During spring training, Alex Rodriguez took one look at what the Yankees’ regular-season lineup might accomplish and made a prediction.
“It has an opportunity to be record-breaking and put up numbers we have not seen in a really long time,” he said on March 19 in Tampa.
With their former slugger and occasional team adviser looking on in his role as an ESPN analyst Sunday night, the Yankees continued to build on a historic first-half offensive resume.
Aaron Hicks hit three of their six home runs and Luis Severino pitched 6 2⁄3 scoreless innings as the Yankees earned an 11-1 win over the Red Sox before a sellout crowd of 46,795 at the Stadium. “That’s as good a night as we’ve had all year,’’ Aaron Boone said. “That’s a peek at what we can do when we’re really clicking.”
A night after being outhit 17-2 in an 11-0 loss, the Yankees outhit the Red Sox 16-4. The Yankees (54-27, .667), who hit four home runs in their 8-1 victory in the series opener, pulled into a virtual tie with the Red Sox (56-29, .659) atop the AL East.
Aaron Judge (No. 22), Gleyber Torres (No. 15) and Kyle Higashioka (first major-league hit) also hit home runs, with five of the six coming off David Price. Hicks has 14 home runs. “We have a great offense,’’ Severino said, “but today it was amazing.”
Exactly halfway through the season, the Yankees set a franchise record by hitting their 137th homer before the All-Star break. The previous record was the 134 they hit in the 2002 and 2012 seasons. The 1997 Mariners own the major-league record for home runs in a season with 264 (Rodriguez had 23 of them).
On occasion this season, the even-tempered Boone has appeared exasperated after hearing questions that suggest that his team, in essence, hits too many home runs.
“Look, we have power. We’re going to hit the ball out of the ballpark,” he said. “A lot of times, mistakes that we get that we hit well get put in the seats. That’s just how we’re built, and I think that’s a good thing.”
Hicks’ three-homer night was the first by a Yankee since . . . A-Rod, of course, who did it July 25, 2015, in Minnesota. Hicks is the first Yankees leadoff hitter to hit three homers in a game.
Severino, coming off seven shutout innings in Philadelphia, allowed two hits and three walks. He is 13-2 with a 1.98 ERA, the lowest among American League starters, and a 0.95 WHIP. He is 11-1 with a 1.70 ERA in his last 15 starts, and the Yankees went 14-1 in those games.
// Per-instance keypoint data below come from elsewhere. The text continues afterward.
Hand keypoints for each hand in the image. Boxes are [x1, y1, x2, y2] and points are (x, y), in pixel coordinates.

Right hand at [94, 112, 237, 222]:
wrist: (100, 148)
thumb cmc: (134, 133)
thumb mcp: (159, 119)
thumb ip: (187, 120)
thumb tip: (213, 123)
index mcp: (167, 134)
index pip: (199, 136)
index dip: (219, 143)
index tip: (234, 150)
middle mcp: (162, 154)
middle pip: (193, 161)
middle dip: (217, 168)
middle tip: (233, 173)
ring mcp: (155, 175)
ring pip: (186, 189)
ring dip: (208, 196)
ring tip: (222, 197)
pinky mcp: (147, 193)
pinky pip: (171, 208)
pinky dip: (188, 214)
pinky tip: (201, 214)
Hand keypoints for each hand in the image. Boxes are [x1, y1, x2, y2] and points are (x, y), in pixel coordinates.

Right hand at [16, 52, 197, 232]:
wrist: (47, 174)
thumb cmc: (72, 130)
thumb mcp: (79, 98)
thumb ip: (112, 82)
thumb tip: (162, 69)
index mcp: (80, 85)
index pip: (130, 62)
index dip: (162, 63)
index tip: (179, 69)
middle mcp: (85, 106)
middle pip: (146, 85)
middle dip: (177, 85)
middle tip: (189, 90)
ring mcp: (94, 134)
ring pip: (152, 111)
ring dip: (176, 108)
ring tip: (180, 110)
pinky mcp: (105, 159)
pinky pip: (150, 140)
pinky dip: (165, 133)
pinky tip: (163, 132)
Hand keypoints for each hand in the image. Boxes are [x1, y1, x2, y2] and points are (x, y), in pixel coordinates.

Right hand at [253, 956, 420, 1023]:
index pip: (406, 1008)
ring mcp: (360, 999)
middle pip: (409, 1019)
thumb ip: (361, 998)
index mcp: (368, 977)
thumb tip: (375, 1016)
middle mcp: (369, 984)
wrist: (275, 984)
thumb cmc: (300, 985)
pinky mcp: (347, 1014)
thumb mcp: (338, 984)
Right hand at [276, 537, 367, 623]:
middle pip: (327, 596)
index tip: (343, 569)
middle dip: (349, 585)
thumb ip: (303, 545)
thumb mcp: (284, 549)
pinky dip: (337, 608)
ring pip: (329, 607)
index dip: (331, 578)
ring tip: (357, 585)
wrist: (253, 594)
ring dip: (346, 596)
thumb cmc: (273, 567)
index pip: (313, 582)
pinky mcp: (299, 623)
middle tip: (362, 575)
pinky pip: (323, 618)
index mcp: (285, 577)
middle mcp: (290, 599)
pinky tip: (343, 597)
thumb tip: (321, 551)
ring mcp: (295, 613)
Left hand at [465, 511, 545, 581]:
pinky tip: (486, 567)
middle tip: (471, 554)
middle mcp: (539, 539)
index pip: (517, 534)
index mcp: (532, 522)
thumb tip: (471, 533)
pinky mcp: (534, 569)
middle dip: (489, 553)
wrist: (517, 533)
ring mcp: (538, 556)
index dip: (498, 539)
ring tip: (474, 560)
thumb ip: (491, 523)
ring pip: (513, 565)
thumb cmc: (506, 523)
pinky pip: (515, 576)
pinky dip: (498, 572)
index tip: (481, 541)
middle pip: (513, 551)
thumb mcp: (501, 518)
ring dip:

Said Boone, “He set the tone again.”
Judge (three hits) hit a drive onto the netting overhanging Monument Park in the first, an inning in which Torres added a three-run blast to right-center that made it 4-0 and showed Price that it again was not going to be his night against the Yankees.
The lefthander entered the night 9-5 with a 3.66 ERA this season, but the numbers that matter were these: 15-12 with a 4.67 ERA against the Yankees, including 2-5 with a 7.42 ERA in eight previous starts against them while wearing a Boston uniform.
Price added to those ignominious numbers, allowing eight runs and nine hits, including five homers, in 3 1⁄3 innings.
“I felt fine,” he said. “They put some good swings on what I felt were some pretty good pitches.”
Hicks’ two-run homer made it 6-0 in the second. Higashioka and Hicks homered and Didi Gregorius hit a sacrifice fly in the fourth, Price’s final inning, for a 9-0 lead. Hicks’ third home run and Neil Walker’s RBI single made it 11-0 in the eighth.
Higashioka’s blast into the second deck in leftfield came on a 1-and-2 cutter and snapped a 0-for-22 start for the third-string catcher. “The feeling’s indescribable,” he said. “But the thing I was most concerned about going into tonight was making sure we got a big win against the Red Sox. That’s what I’m most happy about.”
Boone gave his top relievers some work in the ninth. After J.D. Martinez struck out against Dellin Betances, Sandy Leon doubled against Aroldis Chapman and scored on a forceout.